> _INSTRUCTIONS TO FOLLOW_:
Copy out each line in the listing below where the word "recomendação" appears.

> _RECORDS TO PROCESS_:
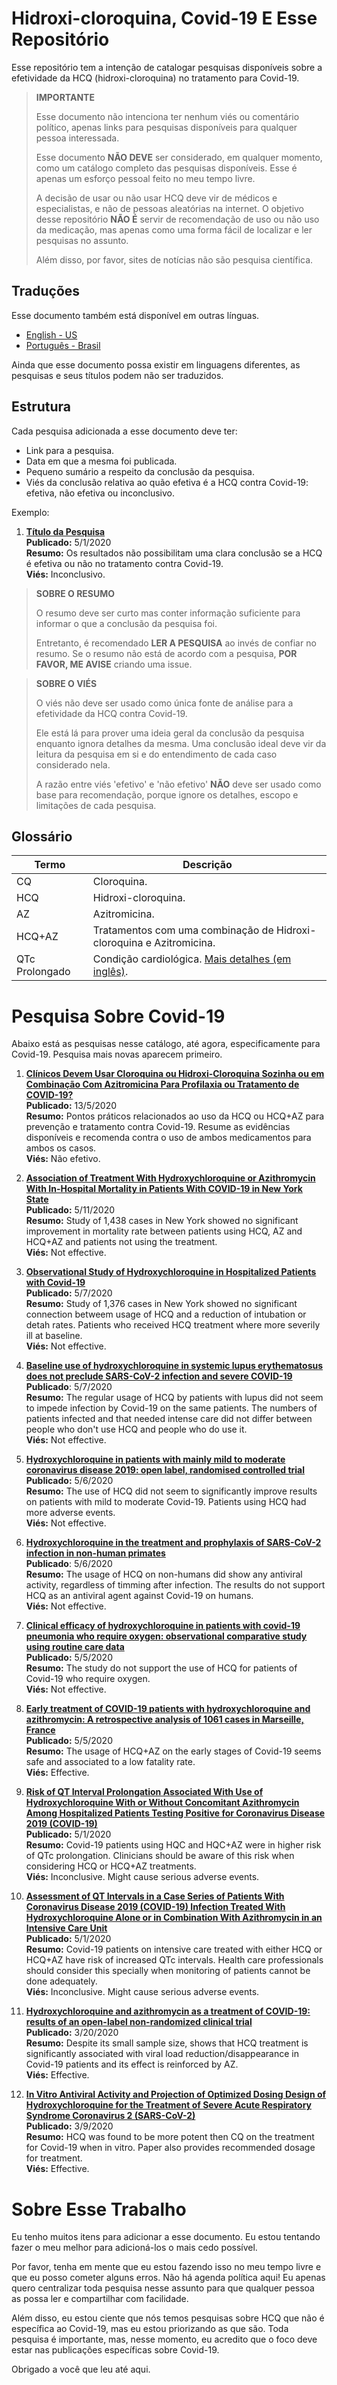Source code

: # Hidroxi-cloroquina, Covid-19 E Esse Repositório

Esse repositório tem a intenção de catalogar pesquisas disponíveis sobre a efetividade da HCQ (hidroxi-cloroquina) no tratamento para Covid-19.

> **IMPORTANTE**
> 
> Esse documento não intenciona ter nenhum viés ou comentário político, apenas links para pesquisas disponíveis para qualquer pessoa interessada. 
> 
> Esse documento **NÃO DEVE** ser considerado, em qualquer momento, como um catálogo completo das pesquisas disponíveis. Esse é apenas um esforço pessoal feito no meu tempo livre.
> 
> A decisão de usar ou não usar HCQ deve vir de médicos e especialistas, e não de pessoas aleatórias na internet. O objetivo desse repositório **NÃO É** servir de recomendação de uso ou não uso da medicação, mas apenas como uma forma fácil de localizar e ler pesquisas no assunto.
> 
> Além disso, por favor, sites de notícias não são pesquisa científica.

## Traduções

Esse documento também está disponível em outras línguas.

- [English - US](README.md)
- [Português - Brasil](README.pt-br.md)

Ainda que esse documento possa existir em linguagens diferentes, as pesquisas e seus títulos podem não ser traduzidos.

## Estrutura

Cada pesquisa adicionada a esse documento deve ter:

- Link para a pesquisa.
- Data em que a mesma foi publicada.
- Pequeno sumário a respeito da conclusão da pesquisa.
- Viés da conclusão relativa ao quão efetiva é a HCQ contra Covid-19: efetiva, não efetiva ou inconclusivo.

Exemplo:

1. **[Título da Pesquisa](http://someurl.com/the-research)**  
**Publicado:** 5/1/2020  
**Resumo:** Os resultados não possibilitam uma clara conclusão se a HCQ é efetiva ou não no tratamento contra Covid-19.  
**Viés:** Inconclusivo.

> **SOBRE O RESUMO**
> 
> O resumo deve ser curto mas conter informação suficiente para informar o que a conclusão da pesquisa foi.
> 
> Entretanto, é recomendado **LER A PESQUISA** ao invés de confiar no resumo. Se o resumo não está de acordo com a pesquisa, **POR FAVOR, ME AVISE** criando uma issue.

> **SOBRE O VIÉS**
> 
> O viés não deve ser usado como única fonte de análise para a efetividade da HCQ contra Covid-19.
> 
> Ele está lá para prover uma ideia geral da conclusão da pesquisa enquanto ignora detalhes da mesma. Uma conclusão ideal deve vir da leitura da pesquisa em si e do entendimento de cada caso considerado nela.
> 
> A razão entre viés 'efetivo' e 'não efetivo' **NÃO** deve ser usado como base para recomendação, porque ignore os detalhes, escopo e limitações de cada pesquisa.

## Glossário

| Termo            | Descrição                                               |
| ---------------- | ------------------------------------------------------- |
| CQ               | Cloroquina.                                             |
| HCQ              | Hidroxi-cloroquina.                                     |
| AZ               | Azitromicina.                                           |
| HCQ+AZ           | Tratamentos com uma combinação de Hidroxi-cloroquina e Azitromicina. |
| QTc Prolongado   | Condição cardiológica. [Mais detalhes (em inglês)](https://www.mayoclinic.org/diseases-conditions/long-qt-syndrome/symptoms-causes/syc-20352518). |

# Pesquisa Sobre Covid-19

Abaixo está as pesquisas nesse catálogo, até agora, especificamente para Covid-19. Pesquisa mais novas aparecem primeiro.

1. **[Clínicos Devem Usar Cloroquina ou Hidroxi-Cloroquina Sozinha ou em Combinação Com Azitromicina Para Profilaxia ou Tratamento de COVID-19?](https://www.acpjournals.org/doi/10.7326/M20-1998)**  
**Publicado:** 13/5/2020  
**Resumo:** Pontos práticos relacionados ao uso da HCQ ou HCQ+AZ para prevenção e tratamento contra Covid-19. Resume as evidências disponíveis e recomenda contra o uso de ambos medicamentos para ambos os casos.  
**Viés:** Não efetivo.  

1. **[Association of Treatment With Hydroxychloroquine or Azithromycin With In-Hospital Mortality in Patients With COVID-19 in New York State](https://jamanetwork.com/journals/jama/fullarticle/2766117)**  
**Publicado:** 5/11/2020  
**Resumo:** Study of 1,438 cases in New York showed no significant improvement in mortality rate between patients using HCQ, AZ and HCQ+AZ and patients not using the treatment.  
**Viés:** Not effective.  

1. **[Observational Study of Hydroxychloroquine in Hospitalized Patients with Covid-19](https://www.nejm.org/doi/full/10.1056/NEJMoa2012410)**  
**Publicado:** 5/7/2020  
**Resumo:** Study of 1,376 cases in New York showed no significant connection betweem usage of HCQ and a reduction of intubation or detah rates. Patients who received HCQ treatment where more severily ill at baseline.   
**Viés:** Not effective.

1. **[Baseline use of hydroxychloroquine in systemic lupus erythematosus does not preclude SARS-CoV-2 infection and severe COVID-19](https://ard.bmj.com/content/early/2020/05/07/annrheumdis-2020-217690)**  
**Publicado**: 5/7/2020  
**Resumo:** The regular usage of HCQ by patients with lupus did not seem to impede infection by Covid-19 on the same patients. The numbers of patients infected and that needed intense care did not differ between people who don't use HCQ and people who do use it.  
**Viés:** Not effective.  

1. **[Hydroxychloroquine in patients with mainly mild to moderate coronavirus disease 2019: open label, randomised controlled trial](https://www.bmj.com/content/369/bmj.m1849)**  
**Publicado:** 5/6/2020  
**Resumo:** The use of HCQ did not seem to significantly improve results on patients with mild to moderate Covid-19. Patients using HCQ had more adverse events.  
**Viés:** Not effective.  

1. **[Hydroxychloroquine in the treatment and prophylaxis of SARS-CoV-2 infection in non-human primates](https://www.researchsquare.com/article/rs-27223/v1)**  
**Publicado**: 5/6/2020  
**Resumo:** The usage of HCQ on non-humans did show any antiviral activity, regardless of timming after infection. The results do not support HCQ as an antiviral agent against Covid-19 on humans.  
**Viés:** Not effective.  

1. **[Clinical efficacy of hydroxychloroquine in patients with covid-19 pneumonia who require oxygen: observational comparative study using routine care data](https://www.bmj.com/content/369/bmj.m1844.abstract)**  
**Publicado:** 5/5/2020  
**Resumo:** The study do not support the use of HCQ for patients of Covid-19 who require oxygen.  
**Viés:** Not effective.  

1. **[Early treatment of COVID-19 patients with hydroxychloroquine and azithromycin: A retrospective analysis of 1061 cases in Marseille, France](https://www.sciencedirect.com/science/article/pii/S1477893920302179)**  
**Publicado:** 5/5/2020  
**Resumo:** The usage of HCQ+AZ on the early stages of Covid-19 seems safe and associated to a low fatality rate.  
**Viés:** Effective.  

1. **[Risk of QT Interval Prolongation Associated With Use of Hydroxychloroquine With or Without Concomitant Azithromycin Among Hospitalized Patients Testing Positive for Coronavirus Disease 2019 (COVID-19)](https://jamanetwork.com/journals/jamacardiology/fullarticle/2765631)**  
**Publicado:** 5/1/2020  
**Resumo:** Covid-19 patients using HQC and HQC+AZ were in higher risk of QTc prolongation. Clinicians should be aware of this risk when considering HCQ or HCQ+AZ treatments.  
**Viés:** Inconclusive. Might cause serious adverse events.

1. **[Assessment of QT Intervals in a Case Series of Patients With Coronavirus Disease 2019 (COVID-19) Infection Treated With Hydroxychloroquine Alone or in Combination With Azithromycin in an Intensive Care Unit](https://jamanetwork.com/journals/jamacardiology/fullarticle/2765633)**  
**Publicado:** 5/1/2020  
**Resumo:** Covid-19 patients on intensive care treated with either HCQ or HCQ+AZ have risk of increased QTc intervals. Health care professionals should consider this specially when monitoring of patients cannot be done adequately.  
**Viés:** Inconclusive. Might cause serious adverse events.  

1. **[Hydroxychloroquine and azithromycin as a treatment of COVID-19: results of an open-label non-randomized clinical trial](https://www.sciencedirect.com/science/article/pii/S0924857920300996)**  
**Publicado:** 3/20/2020  
**Resumo:** Despite its small sample size, shows that HCQ treatment is significantly associated with viral load reduction/disappearance in Covid-19 patients and its effect is reinforced by AZ.  
**Viés:** Effective.

1. **[In Vitro Antiviral Activity and Projection of Optimized Dosing Design of Hydroxychloroquine for the Treatment of Severe Acute Respiratory Syndrome Coronavirus 2 (SARS-CoV-2)](https://academic.oup.com/cid/advance-article/doi/10.1093/cid/ciaa237/5801998)**  
**Publicado:** 3/9/2020  
**Resumo:** HCQ was found to be more potent then CQ on the treatment for Covid-19 when in vitro. Paper also provides recommended dosage for treatment.  
**Viés:** Effective.

# Sobre Esse Trabalho

Eu tenho muitos itens para adicionar a esse documento. Eu estou tentando fazer o meu melhor para adicioná-los o mais cedo possível.

Por favor, tenha em mente que eu estou fazendo isso no meu tempo livre e que eu posso cometer alguns erros. Não há agenda política aqui! Eu apenas quero centralizar toda pesquisa nesse assunto para que qualquer pessoa as possa ler e compartilhar com facilidade.

Além disso, eu estou ciente que nós temos pesquisas sobre HCQ que não é específica ao Covid-19, mas eu estou priorizando as que são. Toda pesquisa é importante, mas, nesse momento, eu acredito que o foco deve estar nas publicações específicas sobre Covid-19.

Obrigado a você que leu até aqui.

> _SOLUTION FOR THIS TASK_:
> A decisão de usar ou não usar HCQ deve vir de médicos e especialistas, e não de pessoas aleatórias na internet. O objetivo desse repositório **NÃO É** servir de recomendação de uso ou não uso da medicação, mas apenas como uma forma fácil de localizar e ler pesquisas no assunto.
> A razão entre viés 'efetivo' e 'não efetivo' **NÃO** deve ser usado como base para recomendação, porque ignore os detalhes, escopo e limitações de cada pesquisa.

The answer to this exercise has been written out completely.